Selon cet enseignant, d’autres écoles n’ont pas connu le même traitement. « Il y a des établissements qui n’ont même pas de chaises et de tables », précise-t-il.

À ces carences s’ajoute l’absence d’eau de robinet. Dans l’établissement où il exerce, M. Soufi reconnaît que c’est le directeur qui se démène comme il peut pour se procurer l’eau potable. Notre interlocuteur met en exergue le « flou » qui concerne la mise en œuvre du programme de la nouvelle organisation pédagogique induite par la conjoncture sanitaire, avec un décalage entre ce qui est annoncé par la tutelle et ce qui est pratiqué au niveau local. L’instituteur s’inquiète d’une augmentation des volumes horaires.

Des parents d’élèves ont refusé de scolariser leurs enfants

Ces défaillances ont été également constatées par le Conseil national autonome des professeurs de l’enseignement secondaire et technique élargi (Cnapest-E) qui compte aussi des enseignants du primaire.

« Nous avons constaté hier que la plupart des écoles primaires sont dépourvues des moyens les plus élémentaires », affirme Messaoud Boudiba, coordinateur national du Cnapest-E chargé de la communication.

Le syndicaliste confirme que des parents d’élèves ont refusé de scolariser leurs enfants en raison de l’absence de moyens de protection comme le stipule le protocole sanitaire de l’éducation nationale.

« Nous avons tiré la sonnette d’alarme et avons déclaré que réunir des conditions sécurisantes en vue de la rentrée scolaire va encourager les parents d’élèves et va les rassurer pour la reprise de leurs enfants. En n’assurant pas ces moyens on ne fait que compliquer les choses et cette façon de faire pourrait déboucher sur des situations incontrôlables », indique Boudiba.

« La situation est telle que des enseignants se sont vu dire par les directeurs de l’éducation débrouillez-vous pour trouver les produits d’hygiène et actionnez vos connaissances (sic). C’est grave ! », s’étrangle le syndicaliste.

Deux bouteilles d’eau de Javel pour chaque établissement à Béjaia

Le SG du Syndicat autonome des travailleurs de l’éducation et de la formation (Satef), Boualem Amoura, apporte un autre témoignage édifiant sur le degré d’impréparation des établissements scolaires pour faire face à l’épidémie de la Covid-19.

« Dans une commune comme Bejaia, l’une des plus riches d’Algérie, les directeurs d’écoles se sont vu donner deux bouteilles d’eau de Javel comme produits d’entretien et d’hygiène afin d’appliquer le protocole sanitaire », rapporte-t-il.

Le syndicaliste évoque aussi le cas d’établissements dans des communes de la wilaya d’Adrar tout aussi dépourvus des produits d’hygiène.

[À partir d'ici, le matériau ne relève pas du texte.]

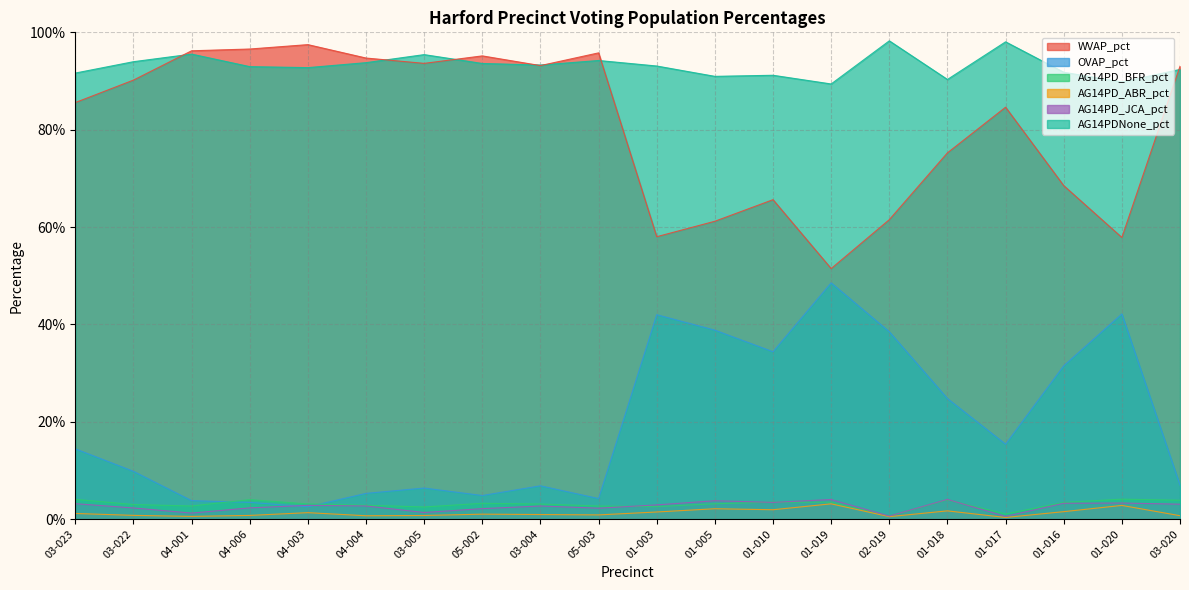

In AG14PDNone_pct, how many points are higher than both neighbors (excluding endpoints)?

6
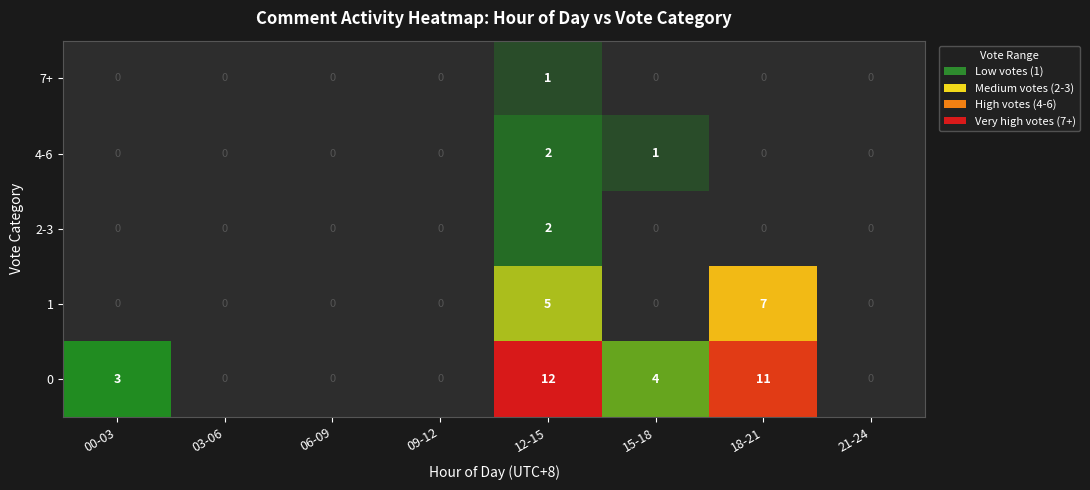

Count the number of categories in the chart.

8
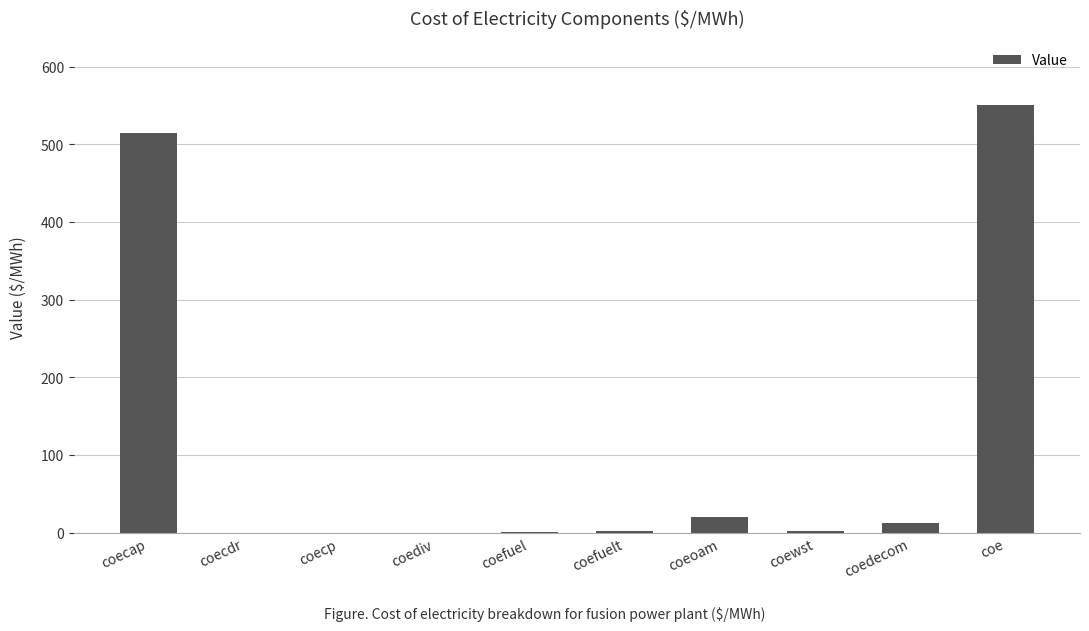

Which category has the highest value across all series?

coe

« On en reparlera encore le 4 novembre (lors de la rentrée des élèves des deux cycles moyen et secondaire, ndlr), on ne tire pas de leçons. Depuis janvier 2017, le ministère de l’Éducation a réduit le budget de fonctionnement des collèges et des lycées de 65 %. Un établissement scolaire fonctionne avec un budget annuel de 900 000 DA et il est amputé de plus de la moitié de sa dotation annuelle. Que peut faire un directeur d’établissement avec une somme pareille, au moment où un député touche 400 000 DA mensuels ? », s’interroge Boualem Amoura, ajoutant que des chefs d’établissement « n’arrivent même pas à payer les frais d’électricité et d’eau ».